In this installment of WTF, Columbia, Bwog reveals a tramatic experience with the notorious laundry system.
Two days ago, I spent my morning attempting to open a washing machine with a metal squeegee. Why, you ask? What could have possibly driven me to such MacGyver-esque (though admittedly crazy) behavior? The star of many a nightmare: Columbia laundry.
Let’s rewind. When I wandered down to the Schapiro laundry room at 10:30 am, the timer on the washing machine said my clothes had one minute left. Five minutes later, there was still one minute left. After ten minutes, I started suspecting that either a) the Schapiro laundry room had somehow broken free of the time-space continuum or b) something was fucked up.
My suspicions started to lean toward the latter when the washing machine started violently shaking. After attempting to bodily hold it down and force the door open with my superhuman strength, I decided to be an adult and call maintenance. No answer. Considering the possibility that my jeans would be forever stranded in the laundry netherworld, I decided to take matters into my own hands.
One minute in Schapiro-laundry-time twenty-five minutes later, I had tried everything from unplugging the machine itself (FYI not possible) to using the aforementioned squeegee (found on top of a dryer) as a lever to force the door open. Defeated, I started counting the change in my pocket and wondering if I had enough quarters to buy a new pair of jeans. In one last fit of frustration, I gave the washer a kick, slipped in a puddle, and ended up on my ass.
As I sat in that disguising, slightly-soapy-but-mostly-just-dirty puddle and watched all my pants get slowly eaten by the Washer From Hell, I had an epiphany: I should not have to physically wrestle a washing machine in order to get clean clothes. Doing laundry should not be this way.
Yes, yes, I’m sure almost every single Columbia student has come to this conclusion at some point or another (when you have to dry your clothes four times, when over half the machines are out of order, when you see a cockroach in a dryer and decide there is no goodness in the world – take your pick). But after a certain point, we’ve come to lower our expectations so dramatically that we’re excited when a dryer actually does its job. News flash: dryers are supposed to work on the first try.
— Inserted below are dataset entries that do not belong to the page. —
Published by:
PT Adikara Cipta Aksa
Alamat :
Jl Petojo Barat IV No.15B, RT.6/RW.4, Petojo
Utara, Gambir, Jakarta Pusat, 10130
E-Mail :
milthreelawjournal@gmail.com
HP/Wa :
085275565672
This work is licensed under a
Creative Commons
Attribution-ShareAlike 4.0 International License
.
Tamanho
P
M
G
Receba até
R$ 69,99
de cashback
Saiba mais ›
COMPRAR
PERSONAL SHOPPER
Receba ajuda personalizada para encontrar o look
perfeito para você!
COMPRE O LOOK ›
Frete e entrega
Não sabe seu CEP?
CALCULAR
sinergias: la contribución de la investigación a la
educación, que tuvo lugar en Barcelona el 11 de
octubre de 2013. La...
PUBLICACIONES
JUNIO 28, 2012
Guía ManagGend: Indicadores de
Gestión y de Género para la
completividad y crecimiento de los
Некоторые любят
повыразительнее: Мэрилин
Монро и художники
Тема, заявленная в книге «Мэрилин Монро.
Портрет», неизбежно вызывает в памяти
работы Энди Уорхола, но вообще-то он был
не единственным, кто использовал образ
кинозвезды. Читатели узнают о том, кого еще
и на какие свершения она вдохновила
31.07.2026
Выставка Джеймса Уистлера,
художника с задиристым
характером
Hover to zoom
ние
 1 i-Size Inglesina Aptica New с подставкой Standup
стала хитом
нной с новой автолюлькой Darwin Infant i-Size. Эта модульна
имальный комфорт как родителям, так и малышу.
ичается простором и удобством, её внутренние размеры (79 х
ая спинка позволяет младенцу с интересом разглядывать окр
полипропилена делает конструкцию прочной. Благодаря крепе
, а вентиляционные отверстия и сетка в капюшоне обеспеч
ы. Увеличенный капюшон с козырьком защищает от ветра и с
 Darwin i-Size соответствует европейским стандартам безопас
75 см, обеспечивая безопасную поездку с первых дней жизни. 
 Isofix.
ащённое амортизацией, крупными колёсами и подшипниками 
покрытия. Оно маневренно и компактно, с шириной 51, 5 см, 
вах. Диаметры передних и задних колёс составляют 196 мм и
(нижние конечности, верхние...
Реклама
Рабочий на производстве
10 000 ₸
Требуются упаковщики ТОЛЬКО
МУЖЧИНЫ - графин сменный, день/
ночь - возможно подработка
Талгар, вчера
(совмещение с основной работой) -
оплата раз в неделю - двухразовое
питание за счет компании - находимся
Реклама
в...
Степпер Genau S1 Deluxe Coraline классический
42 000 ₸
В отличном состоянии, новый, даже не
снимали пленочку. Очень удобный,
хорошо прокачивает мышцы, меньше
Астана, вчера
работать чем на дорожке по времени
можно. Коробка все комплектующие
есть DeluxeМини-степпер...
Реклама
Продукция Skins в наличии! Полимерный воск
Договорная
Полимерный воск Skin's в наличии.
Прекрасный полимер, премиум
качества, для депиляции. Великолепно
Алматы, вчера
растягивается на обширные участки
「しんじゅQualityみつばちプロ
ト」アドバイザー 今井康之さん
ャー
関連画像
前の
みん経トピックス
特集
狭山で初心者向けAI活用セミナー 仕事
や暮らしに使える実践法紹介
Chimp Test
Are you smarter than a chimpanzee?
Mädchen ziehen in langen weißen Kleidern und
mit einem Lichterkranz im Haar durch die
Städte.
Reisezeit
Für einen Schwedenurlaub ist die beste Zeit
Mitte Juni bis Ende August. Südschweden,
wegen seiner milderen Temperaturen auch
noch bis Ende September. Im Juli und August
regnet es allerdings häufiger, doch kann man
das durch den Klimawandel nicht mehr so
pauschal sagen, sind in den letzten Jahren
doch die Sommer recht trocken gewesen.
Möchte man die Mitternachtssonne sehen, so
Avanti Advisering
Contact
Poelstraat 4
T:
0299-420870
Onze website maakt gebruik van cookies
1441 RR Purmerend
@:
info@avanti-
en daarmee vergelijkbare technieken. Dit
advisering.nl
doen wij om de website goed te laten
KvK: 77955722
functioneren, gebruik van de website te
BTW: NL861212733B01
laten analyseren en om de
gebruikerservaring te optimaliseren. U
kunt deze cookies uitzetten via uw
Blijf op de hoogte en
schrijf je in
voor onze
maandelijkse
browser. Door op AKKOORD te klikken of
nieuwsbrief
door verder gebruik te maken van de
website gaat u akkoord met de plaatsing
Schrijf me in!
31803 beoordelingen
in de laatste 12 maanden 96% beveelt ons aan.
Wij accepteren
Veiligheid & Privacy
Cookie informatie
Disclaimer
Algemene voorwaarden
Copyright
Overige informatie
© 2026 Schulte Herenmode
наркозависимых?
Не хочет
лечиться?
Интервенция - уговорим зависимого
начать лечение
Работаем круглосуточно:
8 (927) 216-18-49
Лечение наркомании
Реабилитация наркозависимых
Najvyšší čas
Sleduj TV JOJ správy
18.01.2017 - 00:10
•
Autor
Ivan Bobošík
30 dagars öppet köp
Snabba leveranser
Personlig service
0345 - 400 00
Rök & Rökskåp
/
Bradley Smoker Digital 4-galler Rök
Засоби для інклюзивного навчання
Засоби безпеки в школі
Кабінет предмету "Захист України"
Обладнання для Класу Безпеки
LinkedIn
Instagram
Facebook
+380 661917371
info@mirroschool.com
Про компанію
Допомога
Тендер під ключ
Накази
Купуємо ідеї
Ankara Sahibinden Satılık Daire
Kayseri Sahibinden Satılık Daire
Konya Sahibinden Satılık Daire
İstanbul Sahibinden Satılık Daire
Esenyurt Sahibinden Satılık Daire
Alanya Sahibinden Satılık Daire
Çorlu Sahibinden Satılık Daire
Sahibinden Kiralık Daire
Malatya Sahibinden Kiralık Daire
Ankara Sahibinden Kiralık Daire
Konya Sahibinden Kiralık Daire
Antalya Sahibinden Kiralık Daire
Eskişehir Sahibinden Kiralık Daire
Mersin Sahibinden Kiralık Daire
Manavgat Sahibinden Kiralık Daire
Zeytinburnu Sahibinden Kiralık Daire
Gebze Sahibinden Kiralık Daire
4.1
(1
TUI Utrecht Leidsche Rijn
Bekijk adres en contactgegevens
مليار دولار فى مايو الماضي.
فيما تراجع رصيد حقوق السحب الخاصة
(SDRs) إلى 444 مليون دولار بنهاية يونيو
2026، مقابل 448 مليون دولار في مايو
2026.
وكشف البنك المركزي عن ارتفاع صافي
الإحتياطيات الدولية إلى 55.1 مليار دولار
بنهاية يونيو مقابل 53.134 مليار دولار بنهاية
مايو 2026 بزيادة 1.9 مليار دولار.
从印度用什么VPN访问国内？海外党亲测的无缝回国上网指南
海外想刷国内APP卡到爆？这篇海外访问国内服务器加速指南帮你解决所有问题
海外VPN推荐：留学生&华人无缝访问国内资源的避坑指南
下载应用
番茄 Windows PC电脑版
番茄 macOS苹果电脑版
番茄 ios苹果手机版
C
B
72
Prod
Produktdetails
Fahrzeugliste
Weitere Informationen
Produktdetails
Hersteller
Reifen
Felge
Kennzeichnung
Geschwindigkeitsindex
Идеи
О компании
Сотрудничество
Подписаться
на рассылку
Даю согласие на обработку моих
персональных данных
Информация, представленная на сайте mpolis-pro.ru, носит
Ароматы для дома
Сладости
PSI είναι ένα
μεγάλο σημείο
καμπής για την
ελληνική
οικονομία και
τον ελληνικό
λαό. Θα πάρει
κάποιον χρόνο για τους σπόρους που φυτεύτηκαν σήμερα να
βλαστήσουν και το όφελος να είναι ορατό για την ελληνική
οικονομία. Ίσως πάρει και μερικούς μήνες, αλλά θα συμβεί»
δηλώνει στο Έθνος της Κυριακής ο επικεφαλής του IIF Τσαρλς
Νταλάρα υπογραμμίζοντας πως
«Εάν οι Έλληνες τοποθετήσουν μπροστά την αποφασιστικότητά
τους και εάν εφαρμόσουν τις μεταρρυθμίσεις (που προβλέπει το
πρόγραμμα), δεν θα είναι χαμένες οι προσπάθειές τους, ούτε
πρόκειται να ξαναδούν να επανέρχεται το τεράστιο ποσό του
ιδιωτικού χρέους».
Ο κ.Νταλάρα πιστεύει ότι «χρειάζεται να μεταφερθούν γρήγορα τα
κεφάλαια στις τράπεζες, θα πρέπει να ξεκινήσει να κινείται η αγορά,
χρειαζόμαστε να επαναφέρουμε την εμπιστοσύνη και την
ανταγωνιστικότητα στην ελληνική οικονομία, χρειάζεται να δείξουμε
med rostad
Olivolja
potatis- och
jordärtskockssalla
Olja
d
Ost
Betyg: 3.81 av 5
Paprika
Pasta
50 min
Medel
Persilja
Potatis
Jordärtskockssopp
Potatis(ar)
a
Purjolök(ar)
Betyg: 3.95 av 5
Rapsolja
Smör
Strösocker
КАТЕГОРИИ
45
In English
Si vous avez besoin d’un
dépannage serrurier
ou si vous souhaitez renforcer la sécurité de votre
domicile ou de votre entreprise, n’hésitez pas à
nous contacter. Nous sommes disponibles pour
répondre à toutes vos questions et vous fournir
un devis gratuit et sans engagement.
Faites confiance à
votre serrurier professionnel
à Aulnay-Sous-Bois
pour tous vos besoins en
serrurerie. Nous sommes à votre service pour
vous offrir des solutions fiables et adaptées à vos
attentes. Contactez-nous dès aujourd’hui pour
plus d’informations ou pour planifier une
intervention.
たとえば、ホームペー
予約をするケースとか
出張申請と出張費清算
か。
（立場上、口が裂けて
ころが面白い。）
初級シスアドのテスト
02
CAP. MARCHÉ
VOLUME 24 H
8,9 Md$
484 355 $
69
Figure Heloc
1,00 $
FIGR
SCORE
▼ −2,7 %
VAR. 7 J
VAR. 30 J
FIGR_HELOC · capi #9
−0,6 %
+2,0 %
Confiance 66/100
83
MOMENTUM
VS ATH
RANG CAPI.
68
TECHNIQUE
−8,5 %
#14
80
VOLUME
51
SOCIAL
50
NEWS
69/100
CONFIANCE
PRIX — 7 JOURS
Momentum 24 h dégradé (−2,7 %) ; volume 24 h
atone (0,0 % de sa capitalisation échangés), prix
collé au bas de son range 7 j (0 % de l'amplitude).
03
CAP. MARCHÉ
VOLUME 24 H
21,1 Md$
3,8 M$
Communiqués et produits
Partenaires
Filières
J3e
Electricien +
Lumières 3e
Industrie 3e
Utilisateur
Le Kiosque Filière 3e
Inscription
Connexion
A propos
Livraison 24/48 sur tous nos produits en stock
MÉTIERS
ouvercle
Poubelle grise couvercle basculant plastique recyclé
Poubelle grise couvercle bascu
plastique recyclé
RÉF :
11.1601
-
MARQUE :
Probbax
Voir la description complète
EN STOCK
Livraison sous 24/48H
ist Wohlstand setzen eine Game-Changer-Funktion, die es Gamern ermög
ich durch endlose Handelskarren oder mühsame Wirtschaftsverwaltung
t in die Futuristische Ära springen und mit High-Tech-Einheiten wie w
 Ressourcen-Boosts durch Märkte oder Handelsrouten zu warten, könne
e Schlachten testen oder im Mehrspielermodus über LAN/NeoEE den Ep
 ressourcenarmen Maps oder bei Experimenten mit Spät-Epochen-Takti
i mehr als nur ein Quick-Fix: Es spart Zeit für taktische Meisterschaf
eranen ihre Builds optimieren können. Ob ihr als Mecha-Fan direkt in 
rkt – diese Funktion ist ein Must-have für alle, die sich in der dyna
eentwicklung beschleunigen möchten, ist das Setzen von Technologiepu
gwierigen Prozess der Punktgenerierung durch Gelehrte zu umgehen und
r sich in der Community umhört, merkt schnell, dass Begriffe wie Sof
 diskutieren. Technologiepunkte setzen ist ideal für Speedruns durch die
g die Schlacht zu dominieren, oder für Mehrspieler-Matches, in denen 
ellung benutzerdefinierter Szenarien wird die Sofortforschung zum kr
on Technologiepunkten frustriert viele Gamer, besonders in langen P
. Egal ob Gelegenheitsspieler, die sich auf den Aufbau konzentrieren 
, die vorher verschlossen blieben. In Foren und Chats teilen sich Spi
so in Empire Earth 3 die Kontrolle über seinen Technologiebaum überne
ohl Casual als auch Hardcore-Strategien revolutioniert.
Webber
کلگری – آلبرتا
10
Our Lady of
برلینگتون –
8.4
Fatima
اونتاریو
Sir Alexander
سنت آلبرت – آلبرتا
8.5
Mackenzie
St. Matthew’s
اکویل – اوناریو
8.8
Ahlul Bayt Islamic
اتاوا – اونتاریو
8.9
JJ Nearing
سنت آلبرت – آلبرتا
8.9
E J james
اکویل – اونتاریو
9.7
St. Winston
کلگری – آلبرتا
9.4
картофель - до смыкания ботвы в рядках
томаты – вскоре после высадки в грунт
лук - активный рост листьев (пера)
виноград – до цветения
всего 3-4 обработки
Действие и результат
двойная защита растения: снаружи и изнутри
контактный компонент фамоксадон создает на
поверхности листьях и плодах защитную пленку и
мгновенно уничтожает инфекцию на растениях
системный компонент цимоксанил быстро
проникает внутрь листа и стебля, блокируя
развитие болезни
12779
To be honest, I can’t tell if our laundry machines are ridiculously fragile or they’re haunted by vengeful spirits if they never actually get fixed, but the outcome is the same regardless. The entire process – wash, re-wash (because you accidentally chose the one that doesn’t spin and now everything smells like mildew), dry, re-dry, triple-dry, run out of money – takes up way too much time and energy. Not to mention valuable quarters you could be spending on half a subway ride or a fourth of a beer.
I mean, at least people aren’t shitting on our clothes like at Yale, but I feel like that should really be a given.
So I ask you, Columbia: WTF is up with the laundry situation? Every week (or two weeks if you’re lazy/ have a lot of underwear), the entire campus has to go through the same ordeal. Is it too much to ask that we have machines that work?
The struggle is real via Wikimedia
13 Comments
@Anonymous I hold a special hatred for the Nussbaum laundry machines, which require you to put money on a card that only takes increments of $5. As the laundry costs $1.70, the only way Columbia doesn’t get money for free is if you do an exact multiple of 50 loads.
@Alum2 Ah, I remember the good ol’ days of the washers and dryers costing $1.00, but because of the clever trick of flicking pennies through the coin-return and having them count as quarters, effectively only cost 4 cents per cycle.
@Alum Be careful what you wish for — I wish I had access to machines newer than 10 years old that are open 24/7… instead I pay $3.00 per load with a cash card that perpetually both refuses to reload and requires tweezers to pull out of the machine.
@anonymous HEAD’S UP!!! Hogan dryer #3 takes your money but doesn’t recognize that the closed door is actually closed (so it won’t let the dryer start), and dryer #7 spins the clothes and appears to be working, but doesn’t actually dry them. I had the great thrill of getting to try to use BOTH of these dryers within the past 2 hours…
@Seems to me that the issue with the dryers is actually an issue with the washer. Their spin cycle is so bad that the clothes come out dripping wet (even on super small loads). No dryer can handle that shit.
@You're not doing it right Clean the lint filter before putting it in the dryer and it dries… magic!
@BSGS Welcome to doing laundry in NYC. It won’t change when you’ve gotta do the same in your apartment.
@Anonymous stop complaining, this just happens when you put in too much detergent
@Anonymous it just takes longer (to wash out all the extra detergent) but your clothes come out fine when the cycle finally finishes.
@Anon No but there’s def a bigger issue here
@Really, bro? Did you just reply to yourself? You know there’s a track button, eh?
@Anonymous Um yes, I was elaborating on my initial post by supplying additional information…?
@Anon Agreed. I should be able to do my laundry in a three-hour between-classes gap without having to put it in for a second dryer round because the first one didn’t dry and then take it out of the dryer 20 minutes early so that I can run it up to my room and still have time to get to class. In my two past rounds of laundry (just one load each time!) the machines have eaten a total of $3.75.